Education effort underway before next Florida Constitution Revision Commission in 2017-18
The next mandatory review of Florida's Constitution won't start for another year or so, but a partnership of organizations led by the LeRoy Collins Institute at Florida State University and the Florida Bar wants to start raising Floridians' awareness about the process.
A Constitution Revision Commission convenes every 20 years to review Florida's Constitution and propose changes for voters to decide on. The board was established by the Legislature in the '60s and has met twice: in 1977-78 and 1997-98. The next one will be appointed prior to the 2017 legislative session, so that proposed amendments can go to the voters in 2018.
"The purpose of this project is really to educate, engage and empower the citizens," said Carol Weissert, director of the LeRoy Collins Institute, "and we want to start early because we want to make sure that citizens know this is coming up and they are going to participate in this process.
"The worst thing that we thought could happen is that it comes along and nobody's paying attention to it," she said.
The group -- "Partnership for Revising Florida's Constitution" -- has launched a website, produced a citizen's guide and started accounts on Twitter and Facebook as part of its public awareness campaign.
It's also hosting a symposium on Wednesday at FSU featuring members of past revision commissions. The event is viewable online via The Florida Channel.
The last Constitution Revision Commission produced eight changes to the Florida Constitution, including reducing the state Cabinet to three members.
Weissert said by getting citizens involved now, they can begin suggesting appointees or making recommendations for topics the next commission should consider.
The commission's 37 members are selected by the governor (15 members), the House speaker (9 members), the Senate president (9 members) and the Florida Supreme Court chief justice (3 members).
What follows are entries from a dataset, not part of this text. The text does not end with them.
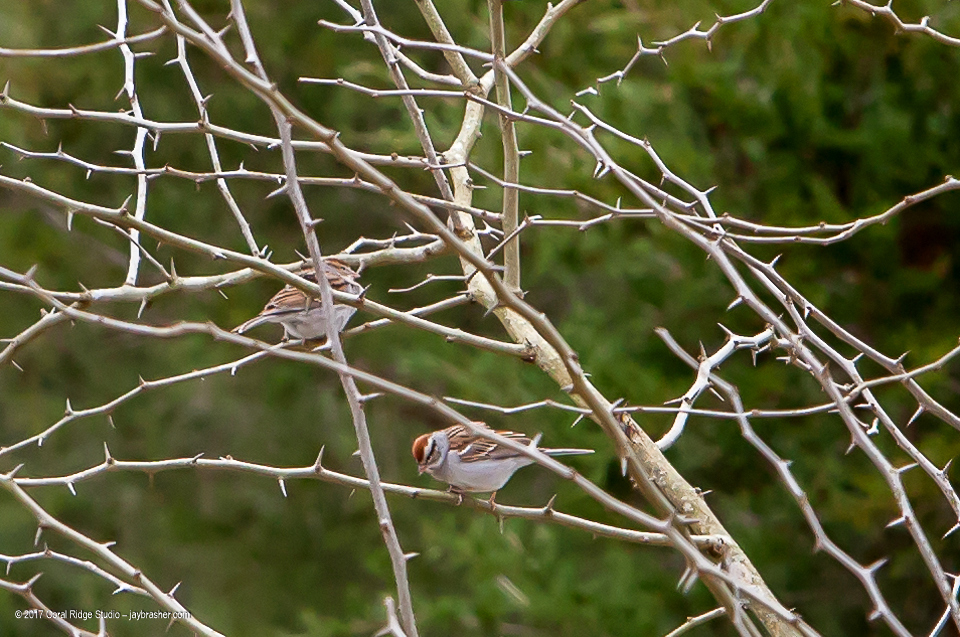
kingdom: Animalia
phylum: Chordata
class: Aves
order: Passeriformes
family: Passerellidae
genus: Spizella
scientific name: Spizella passerina
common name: Chipping sparrow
Florida Attorney General Pam Bondi will also sit on the panel.
With Gov. Rick Scott, Bondi and legislative leaders all being Republicans, they'll have the power to choose like-minded individuals comprising a majority of the panel, without any guarantee that different political viewpoints will be represented.
If that's the case, it won't be the first time that's happened, though. Weissert said the first commission in the '70s was appointed by Democratic leaders. The 1997-98 commission was appointed by a mix of Republicans and Democrats, she said.
"Every important issue is imbued with politics, so that's not at all surprising," Weissert said. "It's up to the appointees to pick whomever they wish, and we've talked to them, they're aware of our project ... and we hope they'll hear from the citizens."